We often need a lot of memory, LC2K alone can handle  $2^{18}$  bytes of memory. We have several choices for memory:

14 Mar. 12:00

- SRAM: Static Random Access Memory
  - fast: 2ns access time or faster
  - decoders are big
  - expensive, high area requirement
- DRAM: Dynamic Random Access Memory
  - slower: 50ns access time
  - must stall for dozens of cycles each memory load
  - less expensive

#### • Flash

- slow: access time varies wildly
- less expensive than DRAM
- non-volatile

#### • Disks

- obnoxiously slow: 3,000,000ns access time
- dirt cheap
- non-volatile

As seen above, there are trade-offs among each type of memory. Ideally, we would have cheap *and* fast memory. So, we can use a combination of memory types to optimize the common case via strategic **locality of reference**.



Figure 3.1: Caches Overview

**Definition 3.1.1.** The **architectural** view of memory is what the machine language (or programmer) sees, i.e. just a big array.

**Note.** Breaking up the memory system into different pieces (cache, main memory, disk) is **not** architectural.
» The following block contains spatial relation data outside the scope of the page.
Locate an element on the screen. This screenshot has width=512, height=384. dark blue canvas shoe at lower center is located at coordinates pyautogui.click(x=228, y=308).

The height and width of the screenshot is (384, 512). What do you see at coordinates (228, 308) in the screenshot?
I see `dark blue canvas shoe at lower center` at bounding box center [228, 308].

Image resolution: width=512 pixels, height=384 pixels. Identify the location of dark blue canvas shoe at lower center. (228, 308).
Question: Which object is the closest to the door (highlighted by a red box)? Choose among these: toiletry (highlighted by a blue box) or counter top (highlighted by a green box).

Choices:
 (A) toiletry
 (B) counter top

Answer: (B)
The machine language doesn't know about it.

Can use our variety of memories as follows:

- use small array of SRAM for the cache
- use a larger amount of DRAM for main memory
- use a lot of flash and/or disk for virtual memory

#### 3.2 Cache Basics

Whenever memory returns data, we can store it in a cache. We'll need to store:

- the data
- a tag denoting its memory location
- a "valid" status bit

Then for our next memory access, we can first check if the tag matches the address we are attempting to access.

Definition 3.2.1 (Cache Hit). A hit occurs when data for a memory access is found in the cache.
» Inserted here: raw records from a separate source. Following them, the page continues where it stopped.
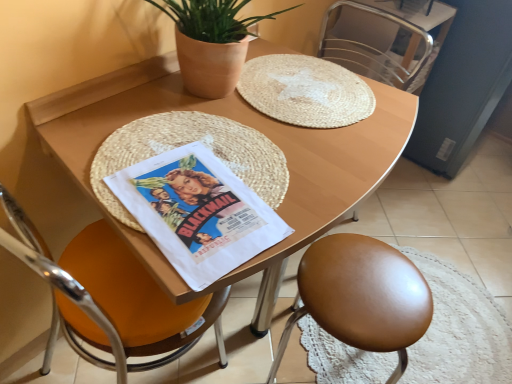
Question: Is point (201, 261) positioned closer to the camera than point (96, 221)?

Choices:
 (A) farther
 (B) closer

Answer: (B)

Question: Considering the positions of white paper comic book at center and orange leather chair at left, the third chair positioned from the right, in the image, is white paper comic book at center wider or thinner than orange leather chair at left, the third chair positioned from the right,?

Choices:
 (A) thin
 (B) wide

Answer: (A)

Question: Estimate the real-world distances between objects in this image. Which object is farther from the brown leather stool at lower right, which is the 2th chair in right-to-left order?

Choices:
 (A) orange leather chair at left, the 1th chair from the left
 (B) wooden table at center
 (C) terracotta pot at upper center
 (D) white paper comic book at center
 (E) metallic silver chair at upper right, the third chair from the left

Answer: (E)

Question: Which object is positioned closest to the wooden table at center?

Choices:
 (A) brown leather stool at lower right, the 2th chair positioned from the left
 (B) white paper comic book at center
 (C) metallic silver chair at upper right, the third chair from the left
 (D) orange leather chair at left, the third chair positioned from the right
 (E) terracotta pot at upper center

Answer: (B)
**Definition 3.2.2** (Cache Miss). A **miss** occurs when data for a memory access is *not* found in the cache.

**Definition 3.2.3** (Hit/Miss Rate). The  $hit/miss\ rate$  is the percentage of memory accesses that hit/miss in the cache.

#### 3.2.1 CAMs

**Definition 3.2.4. CAMs: content addressable memories** are akin to a set of data matching a query. Instead of an address we send a key to the memory, asking whether the key exists and, if so, what value it is associated with. Memory answers: yes/no and gives associated value (if there is one).

We apply operations on CAMS:

- Search: the primary way to access a CAM
  - send data to CAM memory
  - return "found" or "not found"
  - if found, return location of where it was found or its associated value
- Write: send data for CAM to remember

#### 3.2.2 Cache Organization

Cache memory can copy data from any part of main memory. Cache memory has two parts:

- the tag (CAM): holds the memory address
- the block (SRAM): holds the memory data

A **hit** in the cache occurs when a tag match is found. The microprocessor sends the address to the CAM containing the tags and searches for the tag. If there's a search result hit, the corresponding block is forwarded to the microprocessor. If not, the address is forwarded to main memory:

Hit:





Figure 3.2: Hardware view of caches.

#### Problem 3.2.1. Given:

- cache has 1 cycle access time
- main memory has 100 cycle access time
- disk has 10,000 cycles access time

What is the average access time for 100 memory references if 90% of the cache accesses are hits

and 80% of the accesses to main memory are hits? Assume main memory access time includes tag array access to determine hit/miss.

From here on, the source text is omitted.